Allen Craig (2011), Pete Kozma (2012), Matt Adams (2013), Randal Grichuk (2014), and Tommy Pham (2015) all share at least one thing in common: hitting well in the month of September as rookies for the St. Louis Cardinals. For a perennial playoff team, September is a fun month because not only do you have the stretch run to pay attention to but you also have expanded rosters with rookies often getting more chances to showcase their ability than they received all season. And as you will see in the two graphs below, the Cardinals have reaped the benefits of hot-hitting rookies for five straight seasons now.
Using Standard Statistics
Using wRC+ (FanGraphs primer)
Not to discredit the performances of Craig, Kozma, Adams, or Grichuk, but what Pham has been able to do this season—particularly September—has not only been really impressive but necessary given the prolonged injuries to Matt Holliday (quad/head) and Grichuk (elbow), combined with the injury and subsequent ineffectiveness of incumbent center fielder Jon Jay (wrist/thumb). Where would the Cardinals be in the standings without the second-half performance of Pham (and no, I have not forgotten about what Stephen Piscotty has done, too)? The fact is, without Pham and Piscotty, I would not like the Cardinals' chances of being four games up on the Pirates and six up on the Cubs, with 11 games left to play.
Frankly, Pham's performance warrants a starting spot through the end of the regular season and into the playoffs. And no, this isn't one of those "you helped get us here, so let's reward you for it" scenarios, either. With Grichuk physically unable to throw the ball with any authority (honestly, with Pham playing the way he is, I have no idea why the medical staff is even pushing Grichuk this season), Jay swinging the bat harmlessly, and Holliday still not 100%, there are no real obstacles in Pham's way because he is the best option. What has been a long, enduring road to the big leagues is finally opening up to the 27.5 year old outfielder.
The last thing to consider is Pham's situation in 2016. His big-league performance thus far (1.5 fWAR in 149 plate appearances) shows that, when healthy, he definitely belongs in the show.

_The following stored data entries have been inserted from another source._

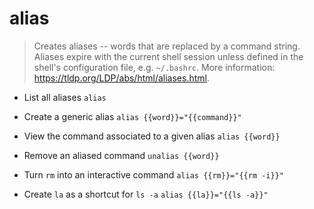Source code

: # alias
> Creates aliases -- words that are replaced by a command string.
> Aliases expire with the current shell session unless defined in the shell's configuration file, e.g. `~/.bashrc`.
> More information: <https://tldp.org/LDP/abs/html/aliases.html>.

- List all aliases
`alias`

- Create a generic alias
`alias {{word}}="{{command}}"`

- View the command associated to a given alias
`alias {{word}}`

- Remove an aliased command
`unalias {{word}}`

- Turn `rm` into an interactive command
`alias {{rm}}="{{rm -i}}"`

- Create `la` as a shortcut for `ls -a`
`alias {{la}}="{{ls -a}}"`
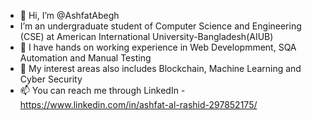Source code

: - 👋 Hi, I’m @AshfatAbegh
-    I’m an undergraduate student of Computer Science and Engineering (CSE) at 
     American International University-Bangladesh(AIUB)
- 🌱 I have hands on working experience in Web Developmment, SQA Automation and Manual Testing 
- 💞️ My interest areas also includes Blockchain, Machine Learning and Cyber Security 
- 📫 You can reach me through LinkedIn - https://www.linkedin.com/in/ashfat-al-rashid-297852175/

<!---
AshfatAbegh/AshfatAbegh is a ✨ special ✨ repository because its `README.md` (this file) appears on your GitHub profile.
You can click the Preview link to take a look at your changes.
--->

Of course, his book is still being developed by opponents and pitchers will undoubtedly adjust their approach to line up with his flaws, but the talent is most definitely there and he has shown the ability to adapt himself already. With Holliday, Grichuk, Piscotty, Jay, and hopefully Heyward (do it, Mo) coming back, the outfield will once again be quite crowded, but as we have learned, especially this season, depth always seems to work itself out.
Tommy Pham has arrived at the fork in the road of his career, and damn, he's going to take it.